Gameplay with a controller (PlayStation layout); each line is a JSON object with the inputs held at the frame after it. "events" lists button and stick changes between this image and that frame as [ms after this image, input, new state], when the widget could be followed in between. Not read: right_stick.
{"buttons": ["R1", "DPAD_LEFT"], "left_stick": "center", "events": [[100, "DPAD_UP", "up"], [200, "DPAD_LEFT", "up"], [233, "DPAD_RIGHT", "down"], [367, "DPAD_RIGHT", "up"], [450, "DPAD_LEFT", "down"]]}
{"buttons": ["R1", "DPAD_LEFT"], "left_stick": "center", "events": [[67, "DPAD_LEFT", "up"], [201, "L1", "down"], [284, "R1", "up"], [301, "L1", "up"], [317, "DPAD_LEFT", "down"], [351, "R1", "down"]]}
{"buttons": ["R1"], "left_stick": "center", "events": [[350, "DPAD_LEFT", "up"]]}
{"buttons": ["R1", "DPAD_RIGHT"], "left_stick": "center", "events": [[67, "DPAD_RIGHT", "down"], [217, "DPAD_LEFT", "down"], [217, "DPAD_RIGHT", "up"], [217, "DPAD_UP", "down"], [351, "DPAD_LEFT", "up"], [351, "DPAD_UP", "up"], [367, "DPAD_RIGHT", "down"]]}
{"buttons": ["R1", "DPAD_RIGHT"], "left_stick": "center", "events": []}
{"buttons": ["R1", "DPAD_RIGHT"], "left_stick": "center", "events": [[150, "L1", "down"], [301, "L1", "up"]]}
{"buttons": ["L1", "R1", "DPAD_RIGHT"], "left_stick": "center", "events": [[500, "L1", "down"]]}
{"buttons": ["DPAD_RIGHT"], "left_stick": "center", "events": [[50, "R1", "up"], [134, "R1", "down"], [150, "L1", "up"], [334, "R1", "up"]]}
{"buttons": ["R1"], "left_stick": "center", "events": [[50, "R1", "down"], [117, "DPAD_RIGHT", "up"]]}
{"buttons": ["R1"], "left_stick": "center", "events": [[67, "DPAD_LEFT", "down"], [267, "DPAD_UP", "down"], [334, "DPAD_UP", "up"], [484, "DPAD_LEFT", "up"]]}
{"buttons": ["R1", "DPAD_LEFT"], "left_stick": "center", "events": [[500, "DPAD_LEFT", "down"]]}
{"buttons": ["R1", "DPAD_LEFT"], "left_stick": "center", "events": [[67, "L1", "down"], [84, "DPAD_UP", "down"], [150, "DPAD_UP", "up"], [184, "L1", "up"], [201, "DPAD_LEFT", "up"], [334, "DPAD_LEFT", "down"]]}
....
In your answer, repeat each line of the material word for word.

Gameplay with a controller (PlayStation layout); each line is a JSON object with the inputs held at the frame after it. "events" lists button and stick changes between this image and that frame as [ms after this image, input, new state], when the widget could be followed in between. Not read: right_stick.
{"buttons": ["R1", "DPAD_LEFT"], "left_stick": "center", "events": [[100, "DPAD_UP", "up"], [200, "DPAD_LEFT", "up"], [233, "DPAD_RIGHT", "down"], [367, "DPAD_RIGHT", "up"], [450, "DPAD_LEFT", "down"]]}
{"buttons": ["R1", "DPAD_LEFT"], "left_stick": "center", "events": [[67, "DPAD_LEFT", "up"], [201, "L1", "down"], [284, "R1", "up"], [301, "L1", "up"], [317, "DPAD_LEFT", "down"], [351, "R1", "down"]]}
{"buttons": ["R1"], "left_stick": "center", "events": [[350, "DPAD_LEFT", "up"]]}
{"buttons": ["R1", "DPAD_RIGHT"], "left_stick": "center", "events": [[67, "DPAD_RIGHT", "down"], [217, "DPAD_LEFT", "down"], [217, "DPAD_RIGHT", "up"], [217, "DPAD_UP", "down"], [351, "DPAD_LEFT", "up"], [351, "DPAD_UP", "up"], [367, "DPAD_RIGHT", "down"]]}
{"buttons": ["R1", "DPAD_RIGHT"], "left_stick": "center", "events": []}
{"buttons": ["R1", "DPAD_RIGHT"], "left_stick": "center", "events": [[150, "L1", "down"], [301, "L1", "up"]]}
{"buttons": ["L1", "R1", "DPAD_RIGHT"], "left_stick": "center", "events": [[500, "L1", "down"]]}
{"buttons": ["DPAD_RIGHT"], "left_stick": "center", "events": [[50, "R1", "up"], [134, "R1", "down"], [150, "L1", "up"], [334, "R1", "up"]]}
{"buttons": ["R1"], "left_stick": "center", "events": [[50, "R1", "down"], [117, "DPAD_RIGHT", "up"]]}
{"buttons": ["R1"], "left_stick": "center", "events": [[67, "DPAD_LEFT", "down"], [267, "DPAD_UP", "down"], [334, "DPAD_UP", "up"], [484, "DPAD_LEFT", "up"]]}
{"buttons": ["R1", "DPAD_LEFT"], "left_stick": "center", "events": [[500, "DPAD_LEFT", "down"]]}
{"buttons": ["R1", "DPAD_LEFT"], "left_stick": "center", "events": [[67, "L1", "down"], [84, "DPAD_UP", "down"], [150, "DPAD_UP", "up"], [184, "L1", "up"], [201, "DPAD_LEFT", "up"], [334, "DPAD_LEFT", "down"]]}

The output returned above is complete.